「さ、どうだ?(茶道だ?)」~楽なはずなのに読み方の難しい感じたち

 土曜日の朝、NHKニュースを見ていたら中国で茶道を学ぶ学生たちの話題を扱っていました。その際、非常に耳障りだったのは「茶道」を指して言う「ちゃどう」という言い方です。ただし天下のNHKのことです。言葉の使い方、特に経年による日本語の変化については敏感な場所ですから「さどう」を「ちゃどう」と発音するからには相応の理由があるはずです。

 ということで調べたらさすがNHK。ウェブサイトにちゃんと解説のページがありました。

Q:「茶道」にはサドーとチャドーの二つの読み方がありますが、どちらが正しいのでしょうか。 A:放送では、現在どちらで読んでもいいことになっています。

解説:ただし、古くはチャドー、現在ではサドーが一般的だと言われています。『日本国語大辞典』によると、江戸時代まではサドーというのはまれで、茶頭(サドー)との混合を避けるためにチャドーというのが普通だったようです。今でも、茶釜、茶器、茶室、茶道具、茶の湯、茶会などの茶道関係のことばは、すべてチャです。したがって、「茶道」をサドーと読むのはむしろ例外的です。
 茶道関係の専門書によれば、サドーをよしとする説では、これが禅院茶湯の伝統的な言い方である、という記述もあります。かつてキッチャテンとも言われた「喫茶店」が現在キッサテンにほぼ統一されたように、「茶道」もしだいにサドーに変化してきたことが推測されます。

 私が子どものころ、「喫茶店」を「きっちゃてん」と発音するオジサンたちがいて、それは「ディズニーランド」を「デズニ―ランド」と発音するくらい愚かで遅れたことだと思っていました。しかし正しかったのはオジサンたちの方だったのかもしれません(ちなみに、私は「ディズニーランド」を「出銭(でぜに)ランド」とか言ってからかっているうちに「ディズニーランド」か「デズニ―ランド」か分からなくなって困ったことがあります)。

「茶道」については別のサイトで
「『さどう』『ちゃどう』どちらでもよいが流派によってこだわる人もいて、その場合、裏千家武者小路千家はチャドウ、表千家・・・サドウを用いる」
というのもありました。2〜3か所で同じことが書いてありましたから、たぶん間違いないところでしょう。

 ところでNHK
今でも、茶釜、茶器、茶室、茶道具、茶の湯、茶会などの茶道関係のことばは、すべてチャです
と書いていますが、だったら高校時代、歴史の時間に勉強した鎌倉時代の禅僧栄西の「喫茶養生記」は「きっちゃようじょうき」なのか――。

 調べてみると少なくともネット上は「きっちゃ」にはなっていないみたいです。

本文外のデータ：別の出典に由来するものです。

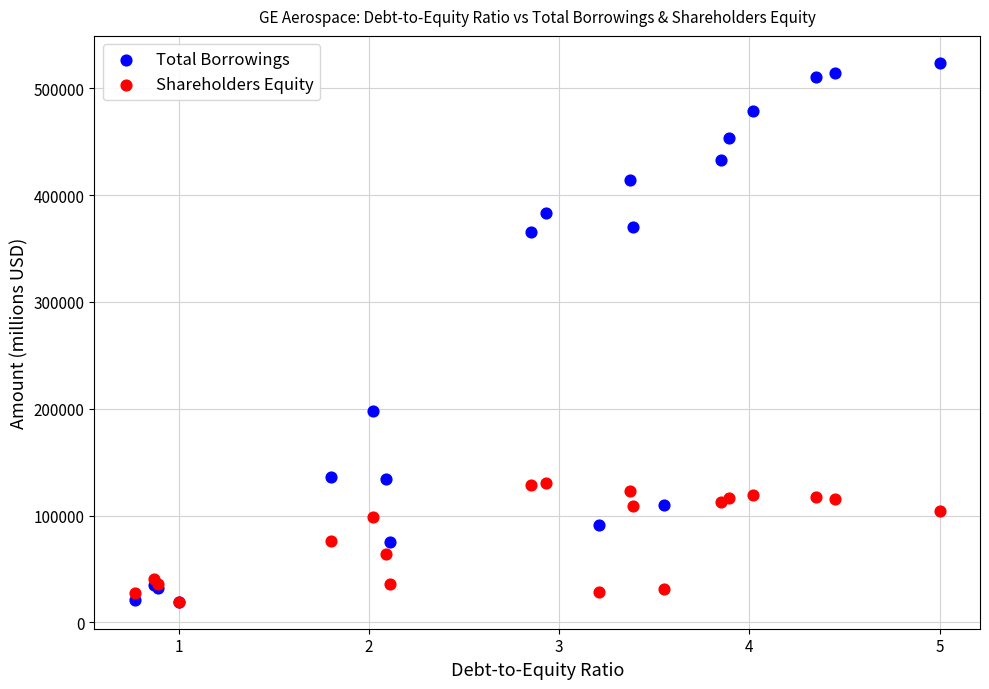

What are all the series names shown in the legend?

Total Borrowings, Shareholders Equity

しかしだからといって「きっさ」か「きっちゃ」かの決着はつきません。なぜなら栄西がこの本を書いたとき、どう発音していたかは記録に残っていないからです(音声データがない)。せめてひらがなで表記している例でもあればいいのですが、漢字で表現しているものをわざわざひらがなにするのは辞書などの特別な場合だけです。
 読み方がわからなくて困る話は、人名についてもよく言われます。

 時代をさらにさかのぼって、
清少納言一条天皇の后の中宮定子の、そして紫式部も同じく一条天皇の后、中宮彰子の女官であった」
というときの定子と彰子、私たちは「ていし」と「しょうし」と教えられましたが、一般的に考えて「さだこ」と「あきこ」で問題はさそうです。にもかかわらず「ていし」「しょうし」と読ませるのは、次のような事情によります。

 実は平安時代の女性の名前は、一部を除いてよくわかっていません。本名を音読する機会がほとんどなかったからなのです。しかもわかっているのが、藤原良房の娘で、文徳天皇の妃、藤原明子の「あきらけいこ」、その子の清和天皇の妃になった藤原高子の「たかいこ」など、なかなか普通ではない読み方なのです。だから、例えば「彰子」が「あきこ」なのか、「定子」が「さだこ」なのか、全く確証がないのです。そこで、明治以来、国文学界を中心に、便宜的に音読みするというルールができ、「ショウシ」「テイシ」と読まれることが一般的になった、ということです。
「斎王の名前について考える」
 聖徳太子もまず確実に「しょうとくたいし」とは読まなかったのでしょうね。

 こういうこと、高校生の時に知っていたらもっと歴史に興味を持ったと思うのですが、先生もそんな話ばかりしていたら授業が進まないと考えていたのかもしれませんね。